BEGIN DOCUMENT SECTION

# I quit my job...but that's okay!



## onlyxone (Jul 2, 2010)

So I quit my first job as an overnight stocker...which really made me nervous to do because 1. It's my first job. and 2. I wasn't sure how to go about quitting anyway!

And that sucks. and I only worked there for a month, But I HATED that job!

But that's okay. Because a week later, I got a call for another job. 2 jobs actually. One was for Petsmart and I've ALWAYS wanted to work at Petsmart. 

I was super nervous about the interview, as I always am. But I have to say, I ACED IT. Right at the end of my interview, he asked me to come in for a second interview! :clap I was extra nervous about the second interview, but the guy who interviewed me was awesome. He made it more of a conversation then an interview, which helped me out a lot. At the end of my 2nd interview, he asked me if I'd be willing to go take a drug test, I said yes and he handed me the paper, and I knew that meant I had the job upon passing the test! :boogie

I'm still waiting for them to call me back about orientation and stuff. I have to say that job interviews are becoming pretty easy for me now, having done quite a few of them. It's a lot of progress from where I was when I first started looking for a job.

END DOCUMENT SECTION

> _BRIEF A_
In the forum post about quitting a job, list every word of two or more letters that is written entirely in capital letters.

BEGIN RECORDS FOR THIS EXERCISE

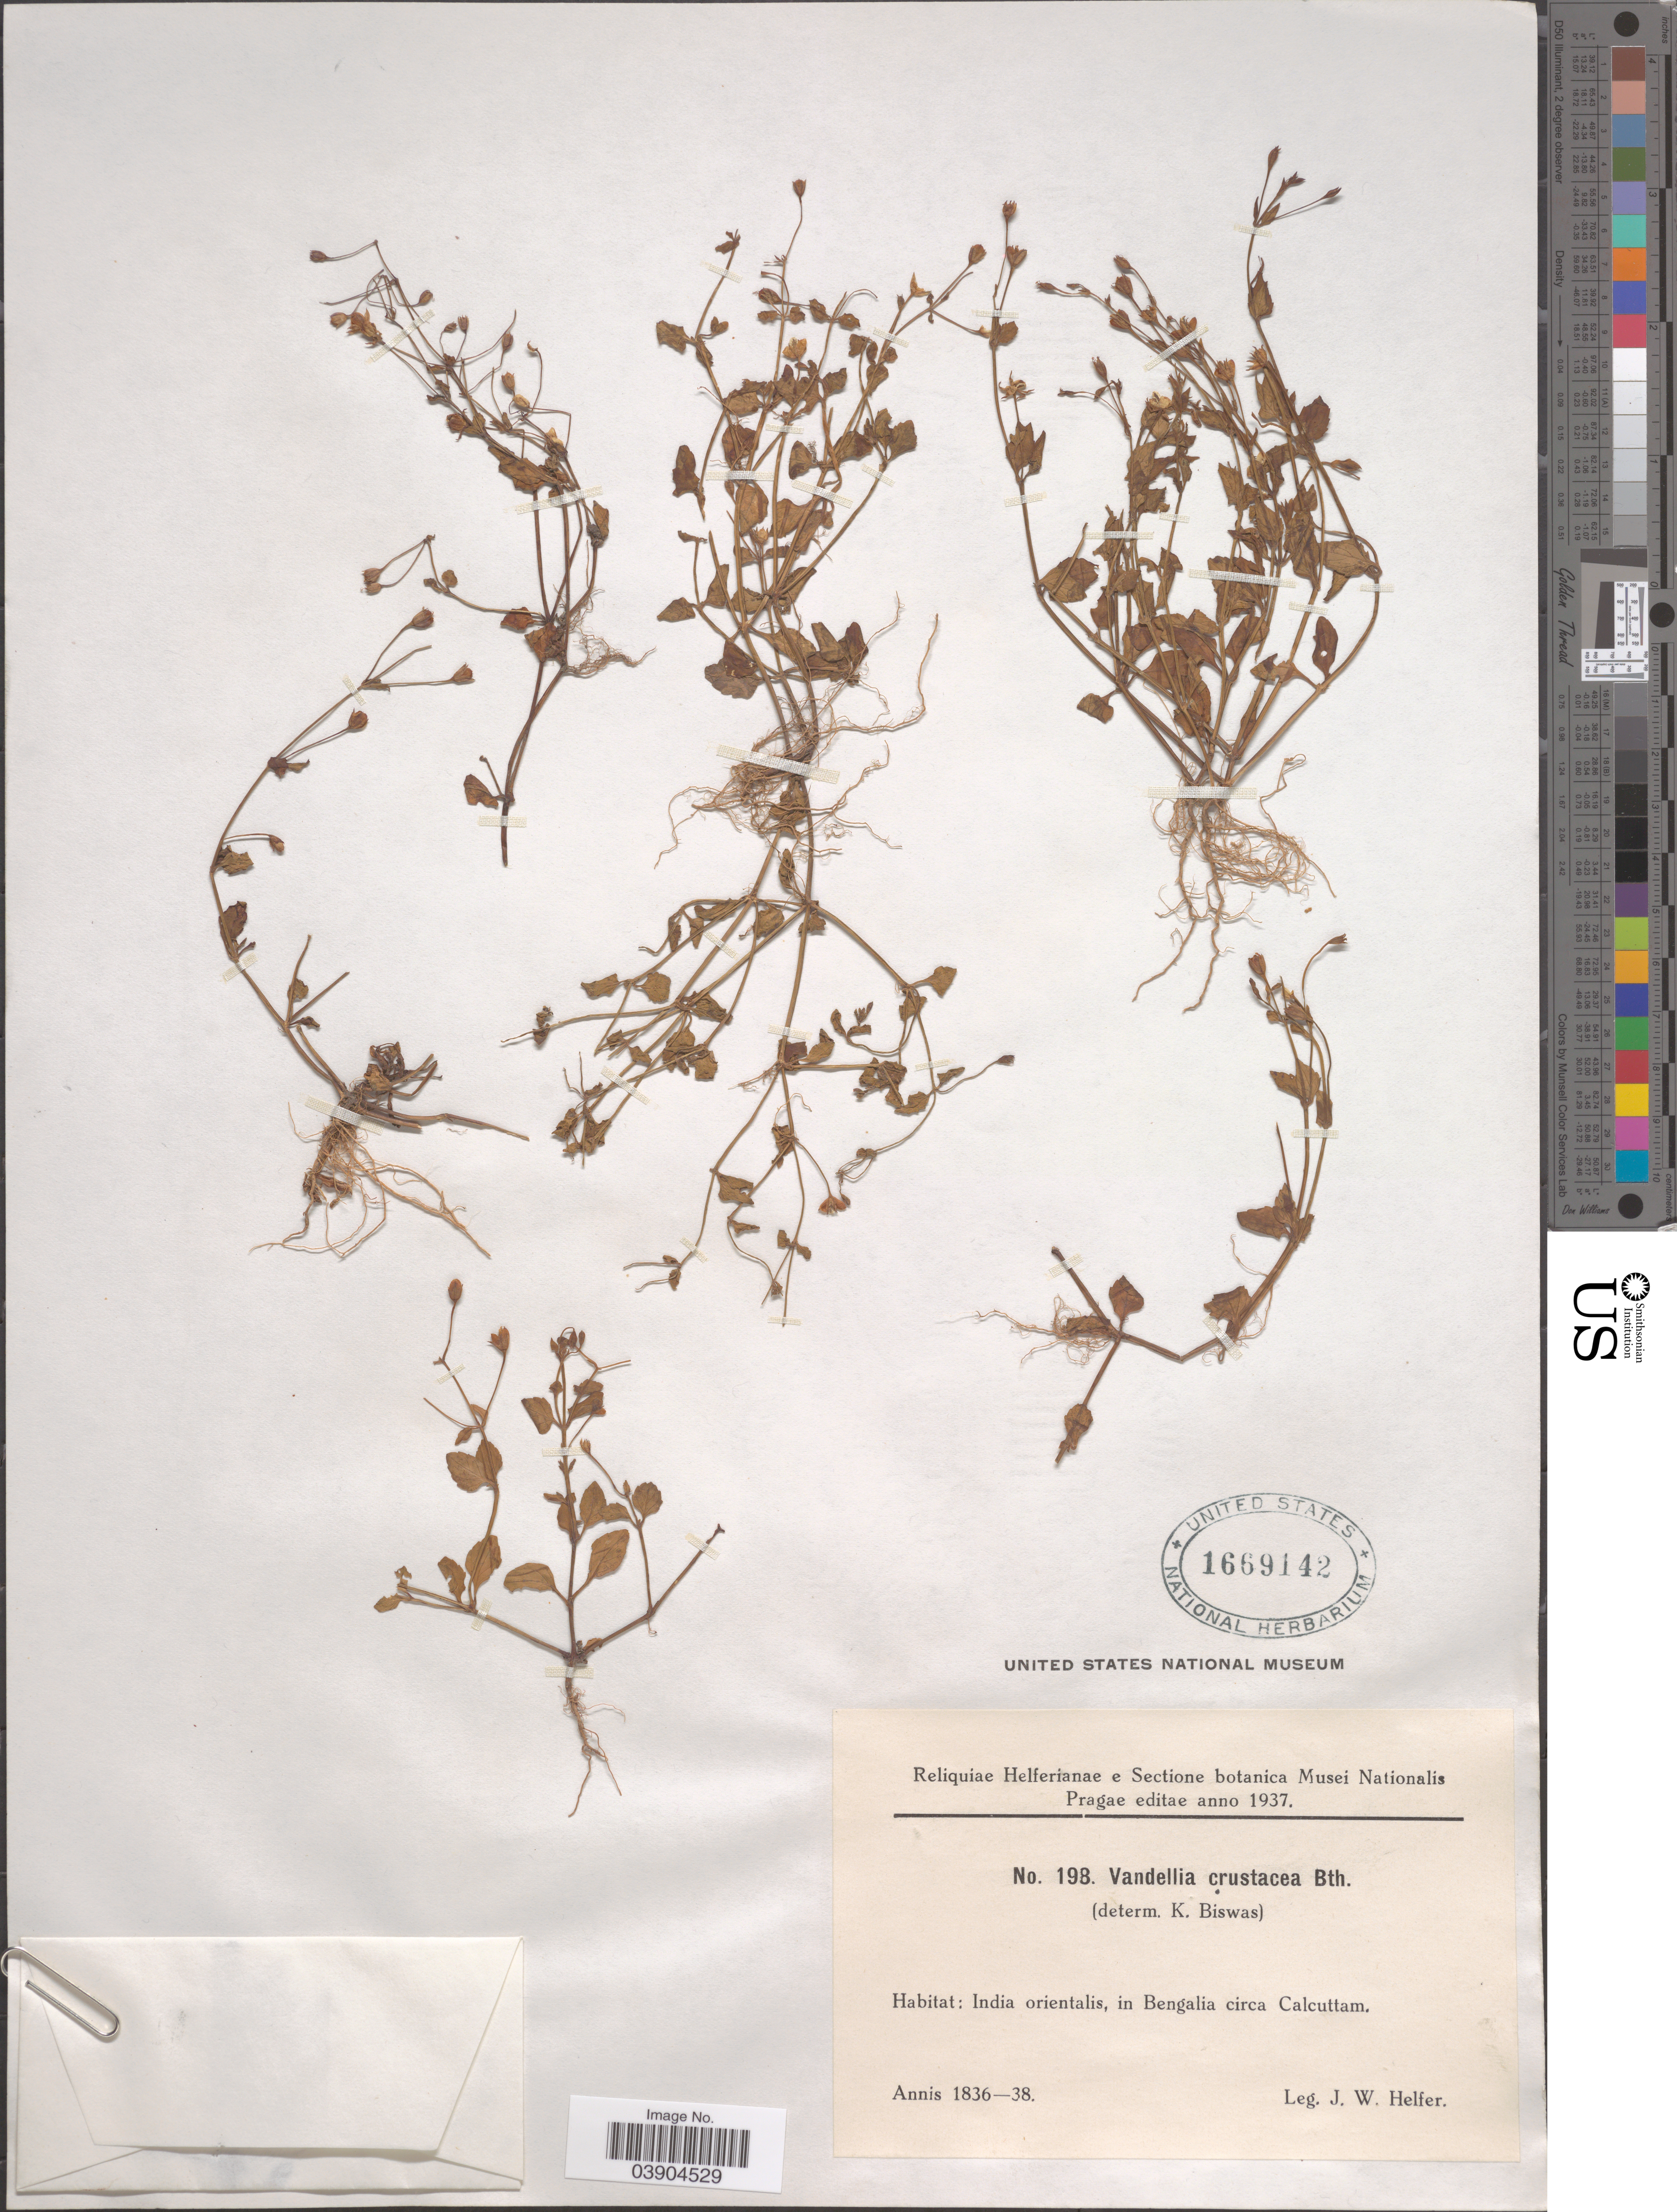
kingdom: Plantae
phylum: Tracheophyta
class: Magnoliopsida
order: Lamiales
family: Linderniaceae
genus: Lindernia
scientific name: Lindernia crustacea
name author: (L.) F. Muell.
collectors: J. W. Helfer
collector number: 198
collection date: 1836/1838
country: India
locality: In Bengalia circa Calcuttam.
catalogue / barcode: US 1669142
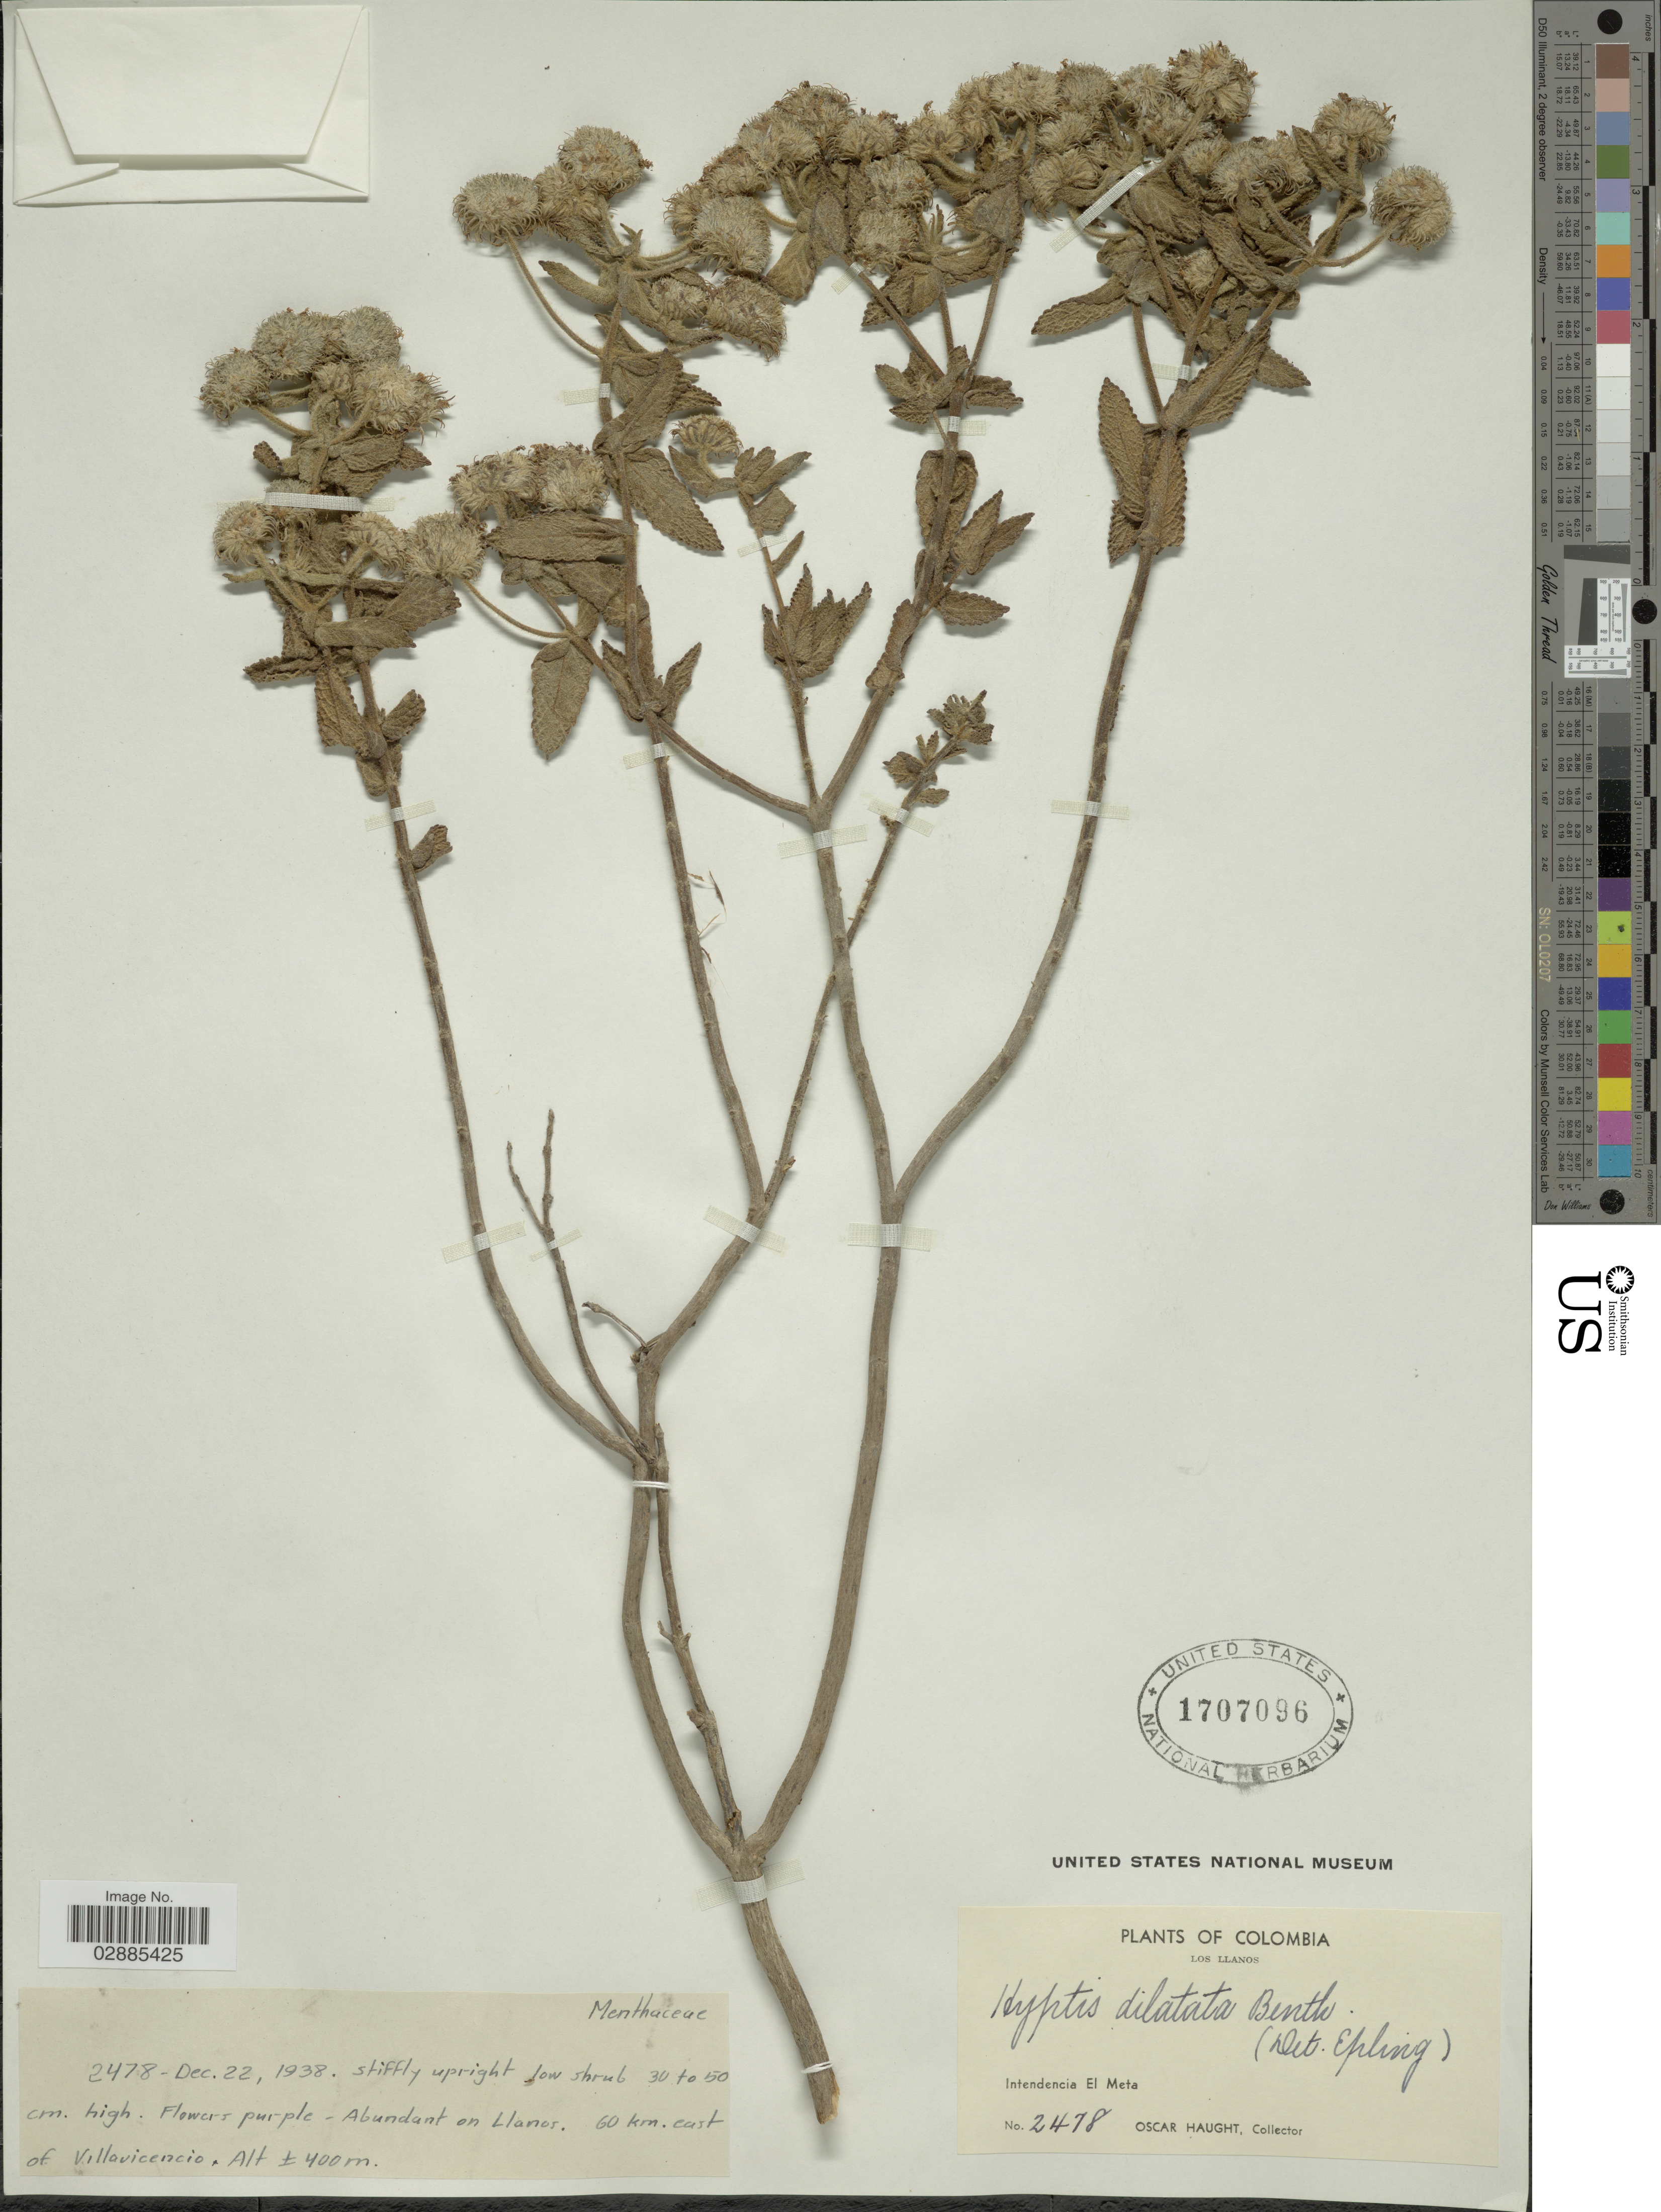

END RECORDS FOR THIS EXERCISE

> _BRIEF B_
Echo every line of the plant-sheet catalog listing above, leaving out the pictures.

> _RESPONSE A_
HATED, ALWAYS, ACED, IT

> _RESPONSE B_
kingdom: Plantae
phylum: Tracheophyta
class: Magnoliopsida
order: Lamiales
family: Linderniaceae
genus: Lindernia
scientific name: Lindernia crustacea
name author: (L.) F. Muell.
collectors: J. W. Helfer
collector number: 198
collection date: 1836/1838
country: India
locality: In Bengalia circa Calcuttam.
catalogue / barcode: US 1669142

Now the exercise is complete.